Responsable de la communication et de la valorisation de la recherche pour l’Institut français de recherche et développement (IRD) au Senegal, Yacine Ndiaye aborde ici la difficulté a faire travailler chercheurs et journalistes et suggère des pistes pour y remédier.
La communication de type scientifique occupe une faible place au Sénégal, en particulier dans les médias. Quelles en sont les raisons ?
A mon avis, le problème est d’ordre structurel, au sein des rédactions sénégalaises, le journalisme scientifique n’occupe pas une position prépondérante. La primeur est souvent accordée à l’actualité politique. Le desk sciences s’exprime rarement en premier lors des réunions de rédaction.
Les exigences des rédactions en termes de contenu en rapport avec l’actualité chaude, en plus du turn over des journalistes qui changent souvent de desk ne vont pas spécialement vers l’épanouissement d’un journalisme spécialisé.
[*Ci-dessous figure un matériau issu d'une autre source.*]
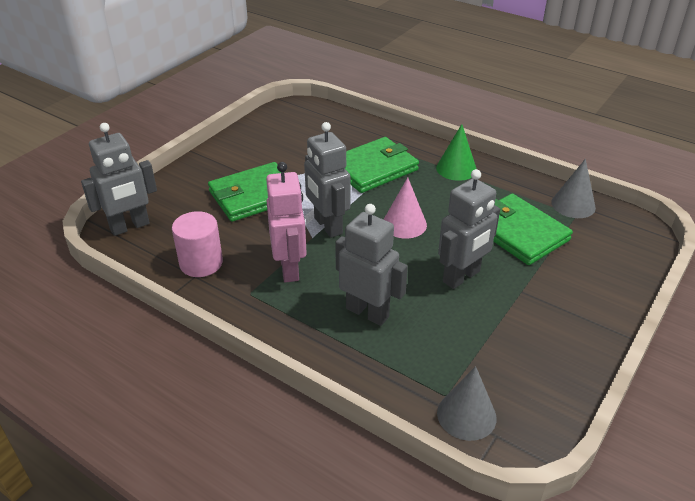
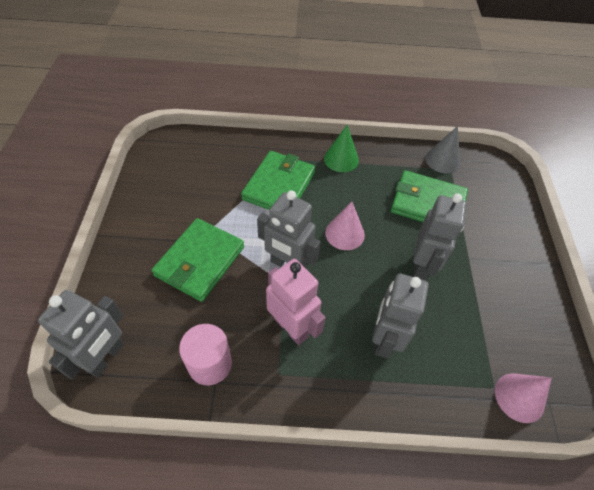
camera: 35 degrees left, 15 degrees up
(367, 312) = (384, 339): grey robot -> grey robot turned 75 degrees counterclockwise
(466, 415) = (519, 397): grey cone -> pink cone

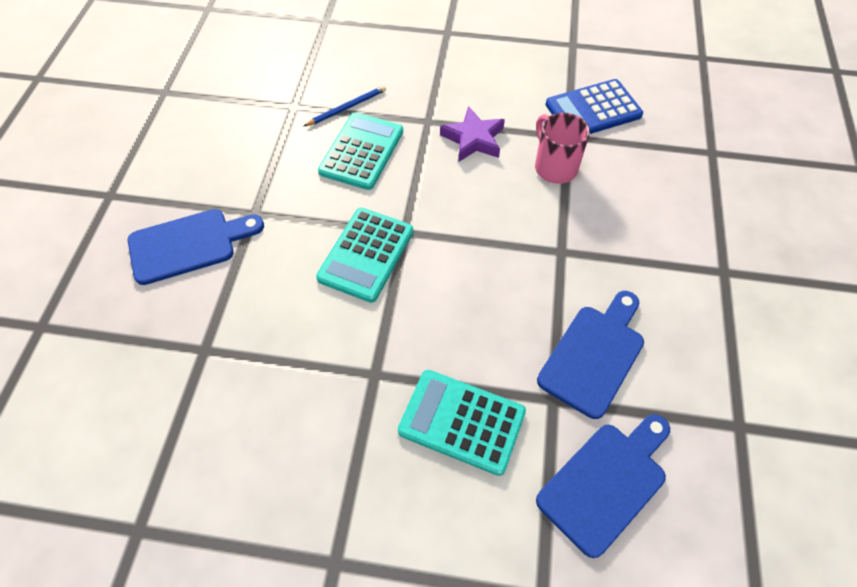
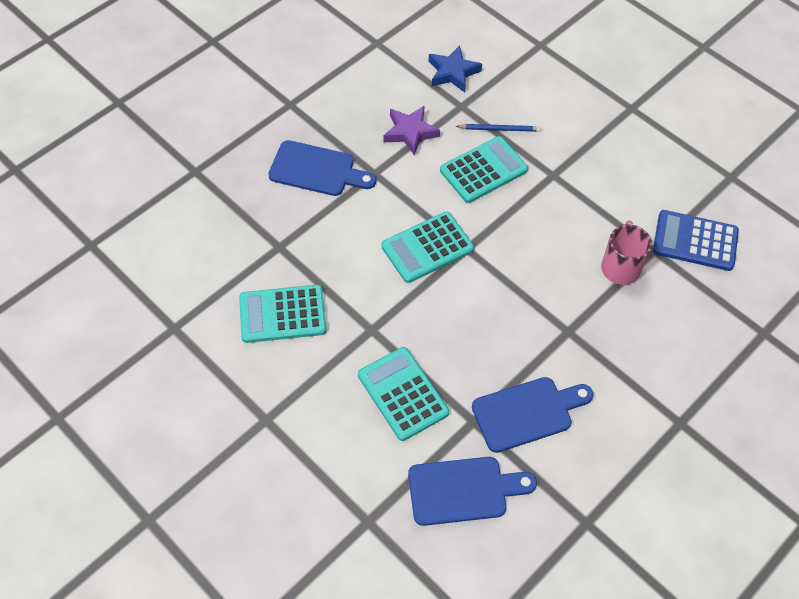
camera: 35 degrees right, 0 degrees up
(262, 81) = (453, 72): none -> blue star
(263, 423) = (282, 314): none -> turquoise calculator
(473, 139) = (576, 209): purple star -> purple star (410, 132)

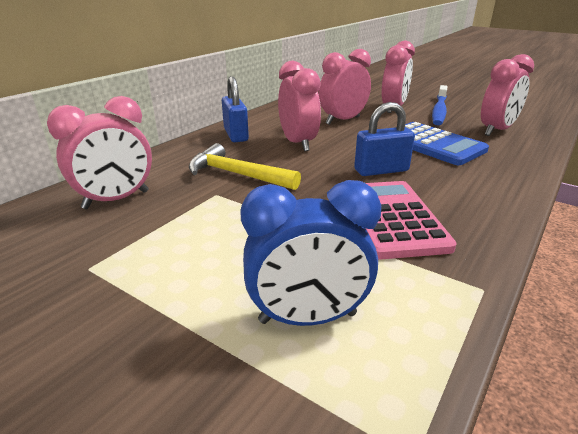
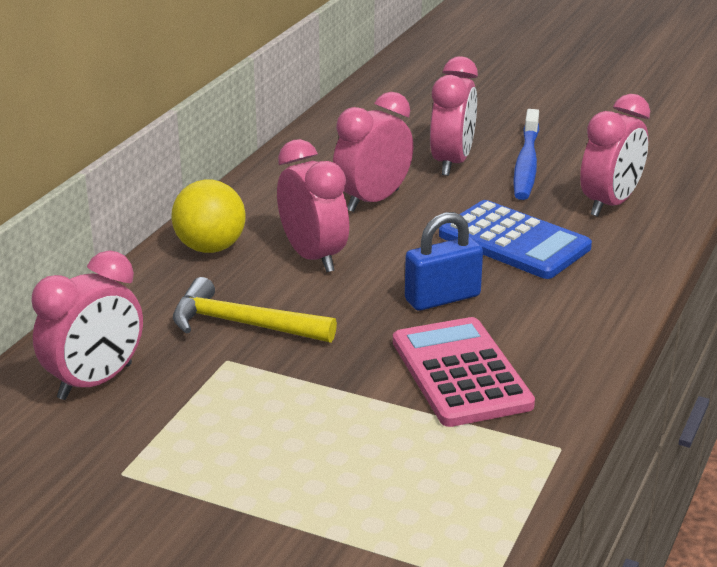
camera: 10 degrees left, 0 degrees up
(236, 135) = (210, 248): blue padlock -> yellow ball
(307, 318) = (384, 496): blue clock -> none

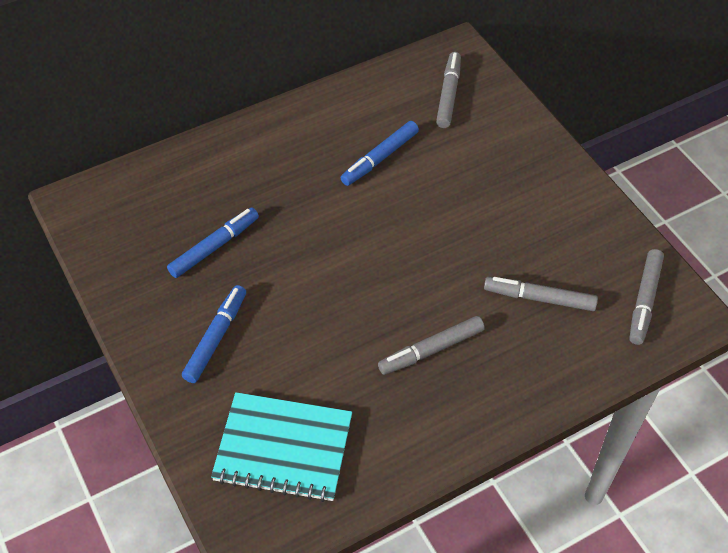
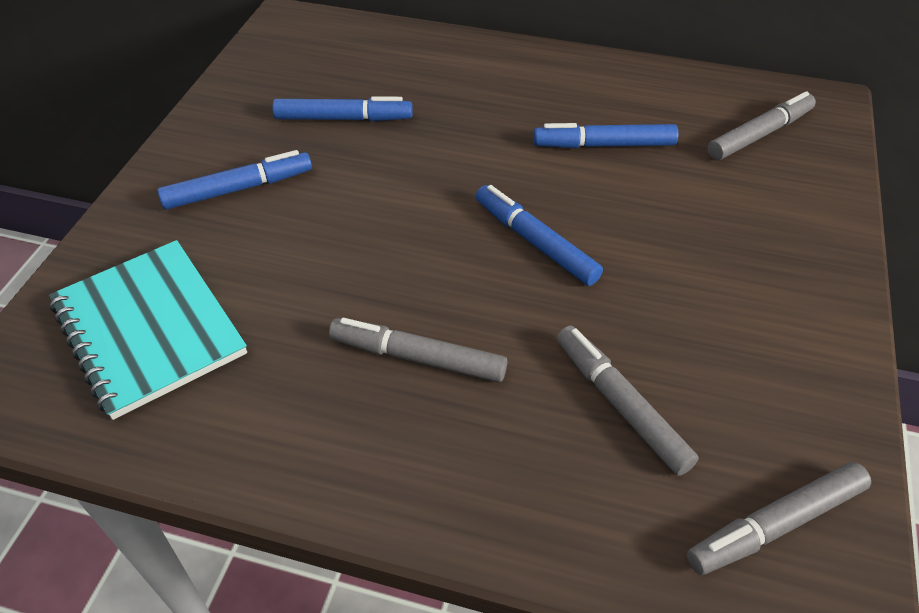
camera: 45 degrees right, 5 degrees down
(412, 245) = (535, 242): none -> blue marker

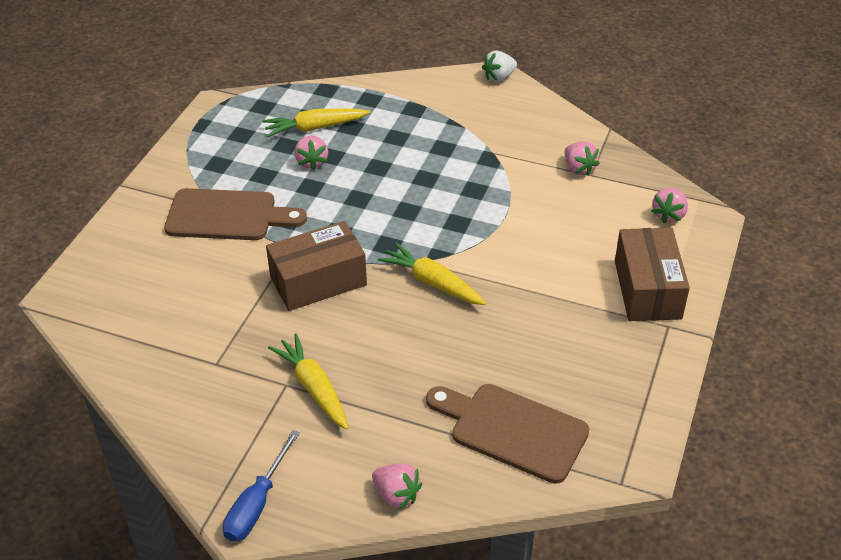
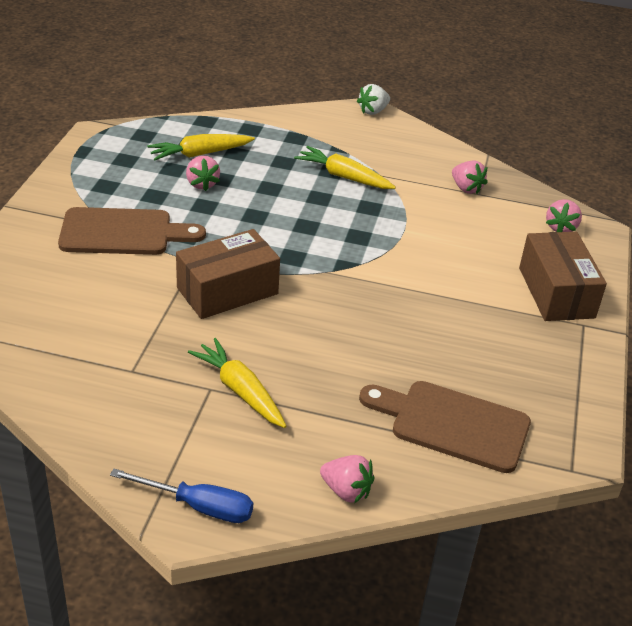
camera: 10 degrees left, 5 degrees down
(257, 504) = (198, 506): blue screwdriver -> blue screwdriver turned 90 degrees counterclockwise
(433, 283) = (344, 290): yellow carrot -> yellow carrot (344, 177)

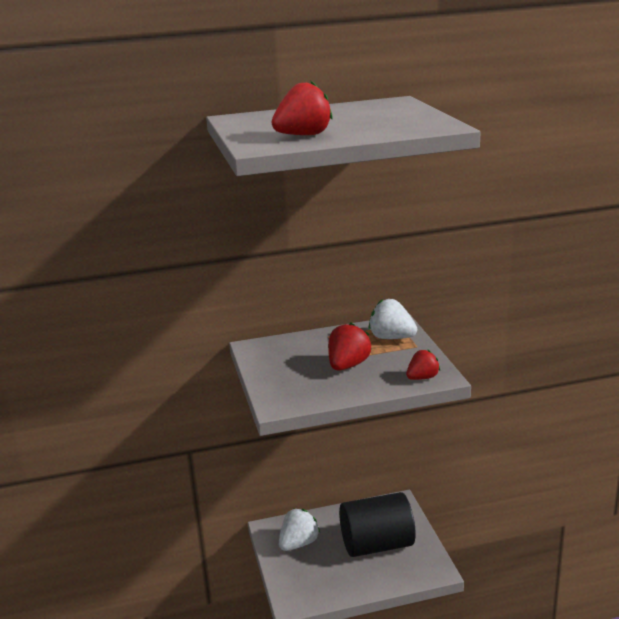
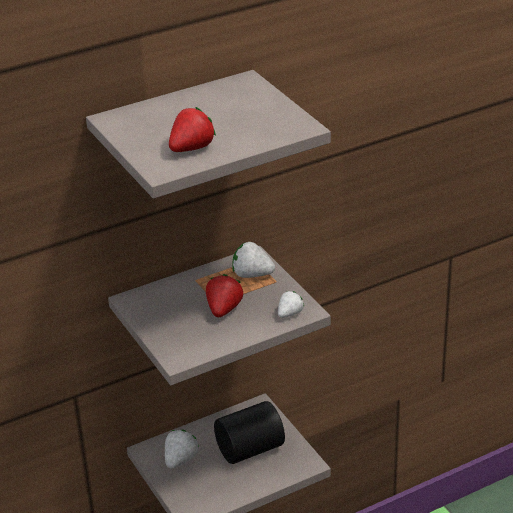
camera: 15 degrees left, 10 degrees up
(422, 378) = (290, 314): red strawberry -> white strawberry

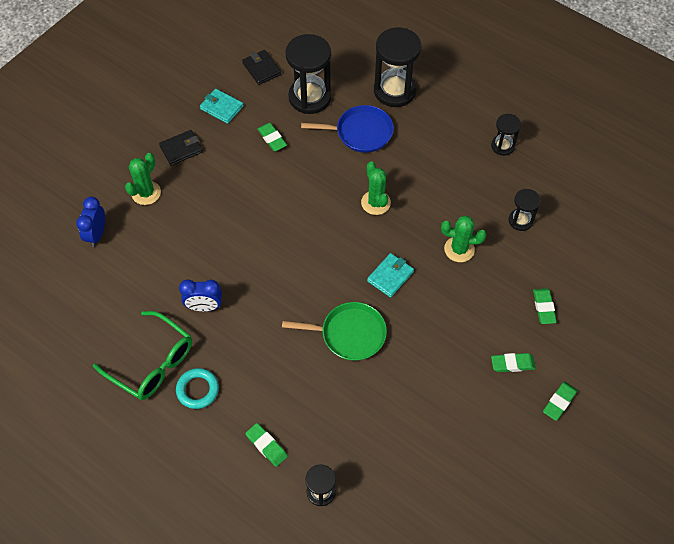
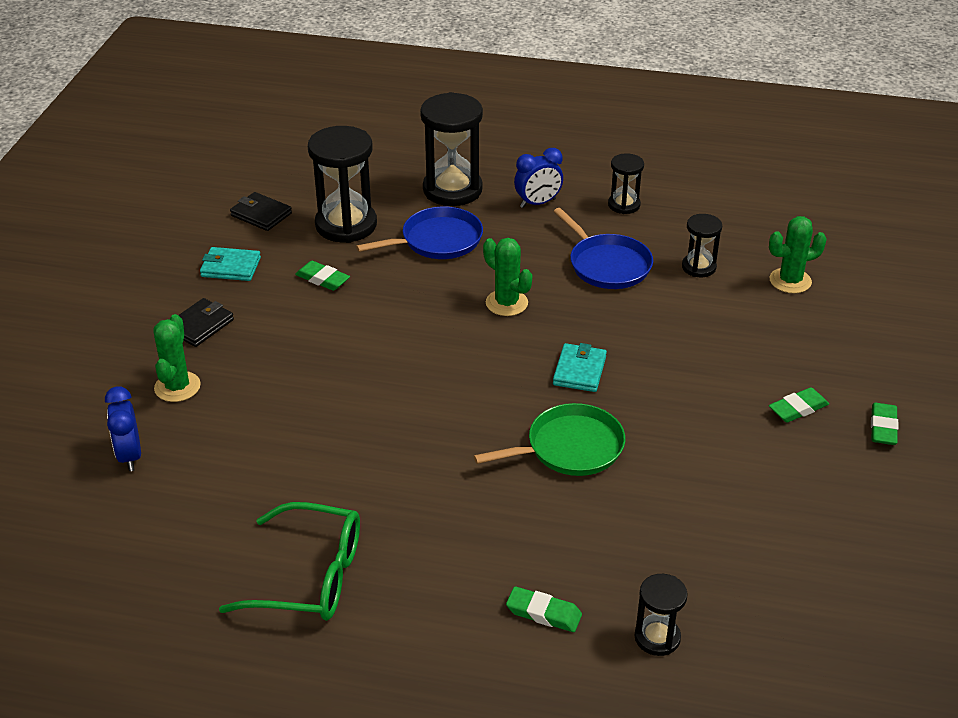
camera: 25 degrees left, 20 degrees down
(197, 390) = (399, 584): turquoise ring -> none
(204, 307) = (346, 485): blue clock -> blue clock (538, 203)
(459, 249) = (646, 317): green cactus -> green cactus (790, 281)
(460, 195) = (607, 265): none -> blue pan
(543, 307) = (791, 341): green eraser -> none

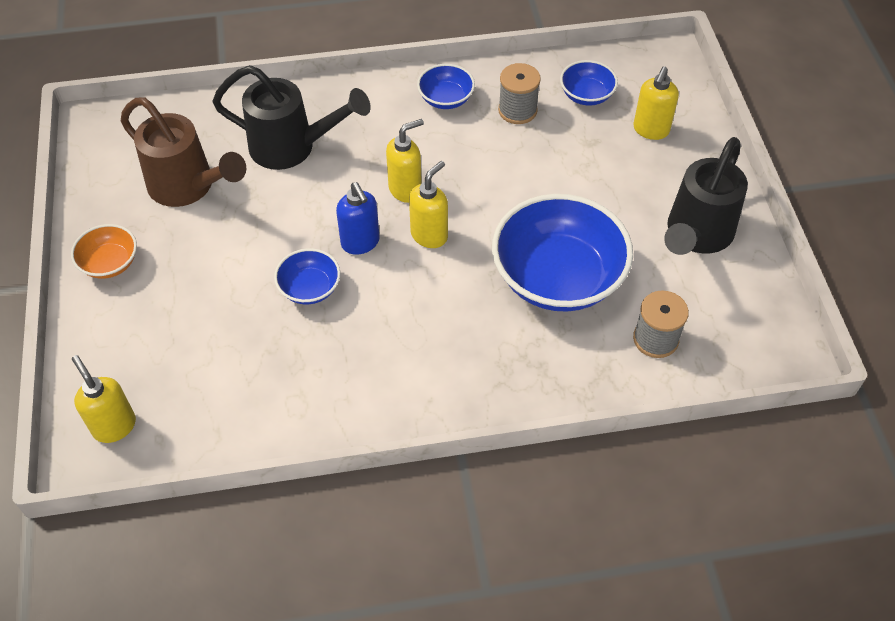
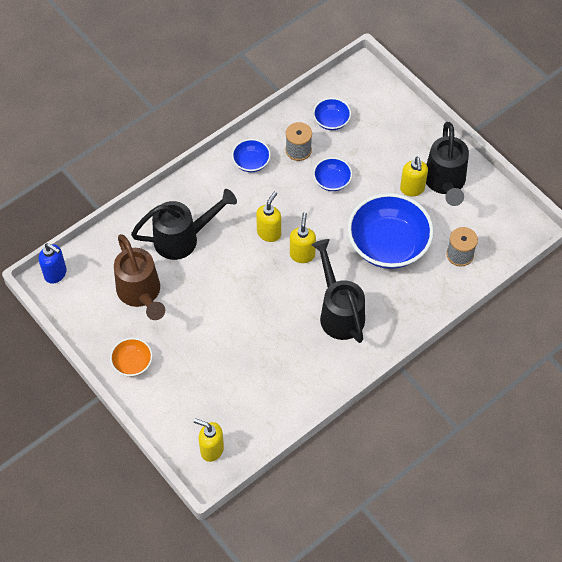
camera: 30 degrees left, 5 degrees up
(189, 187) = (141, 294): brown watering can -> brown watering can turned 60 degrees clockwise
(309, 288) = (258, 319): blue bowl -> blue bowl (332, 181)
(360, 243) = (267, 278): blue soap dispenser -> blue soap dispenser (56, 274)
(425, 332) = (339, 312): none -> black watering can
(650, 130) = (382, 127): yellow soap dispenser -> yellow soap dispenser (412, 189)

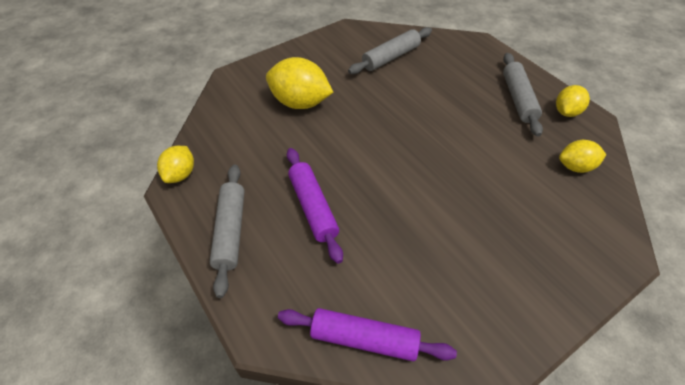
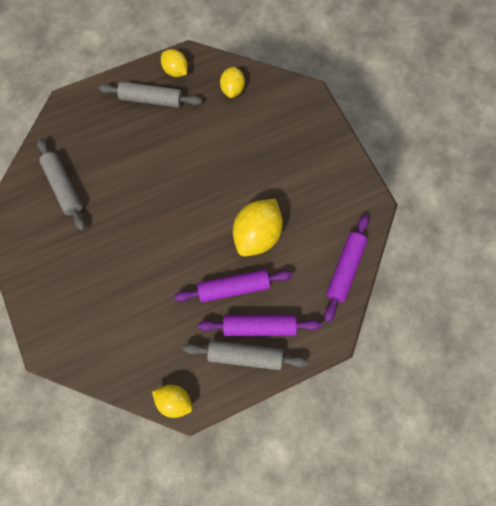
camera: 80 degrees left, 20 degrees up
(267, 241) = (259, 326): none -> purple rolling pin
(300, 102) = (107, 283): yellow lemon -> yellow lemon (257, 235)

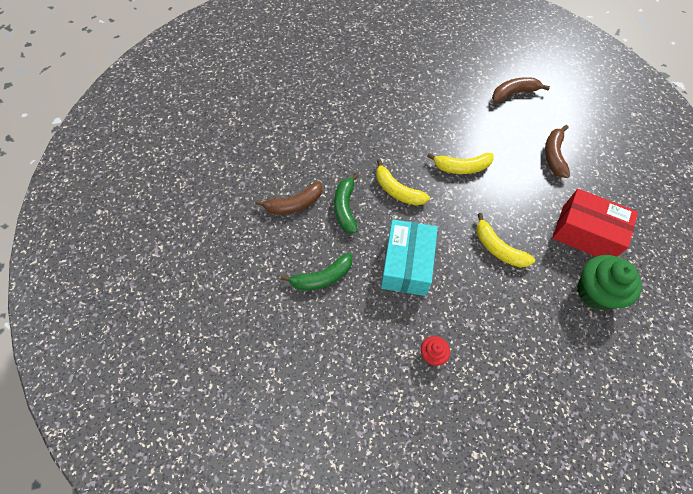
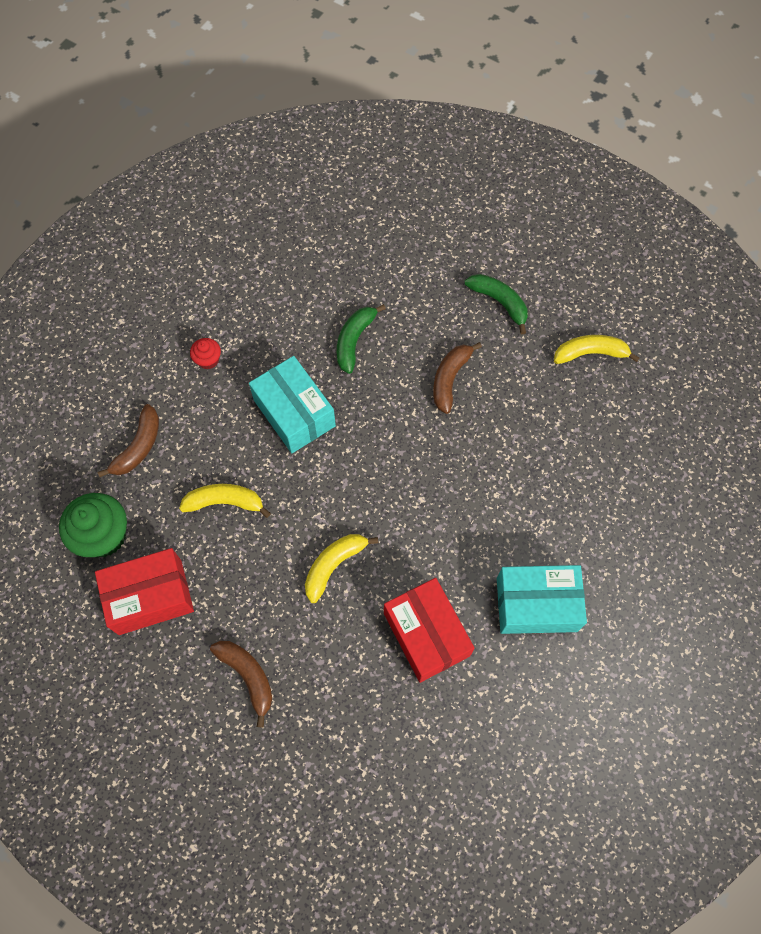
camera: 135 degrees right, 5 degrees up
(345, 207) = (401, 417): green banana -> green banana (499, 302)
(377, 79) = (536, 604): none -> turquoise box
(397, 190) = (372, 478): yellow banana -> yellow banana (590, 353)
(443, 106) = (426, 634): none -> red box
(514, 93) = (363, 739): brown banana -> brown banana (138, 447)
Rappelons-le, le temps de la recherche est un temps long, et celui de l’information est plutôt inscrit dans l’instantanéité, l’exclusivité. Ce qui fait qu’on a du mal à stabiliser la relation sciences et médias et co-construire un vrai journalisme des solutions.
A quelles difficultés êtes-vous le plus souvent confrontée dans la communication de faits ou éléments scientifiques au public par l’intermédiaire des médias ?
Dans les rédactions, il n’est pas facile, pour un journaliste qui le souhaiterait, de s’intéresser à ce lent processus de production scientifique. Les médias jouent un rôle important dans la valorisation de la recherche à destination du grand public. Aujourd’hui, l’information et la recherche scientifiques sont plus que jamais essentielles et peuvent générer des décisions à fort impact.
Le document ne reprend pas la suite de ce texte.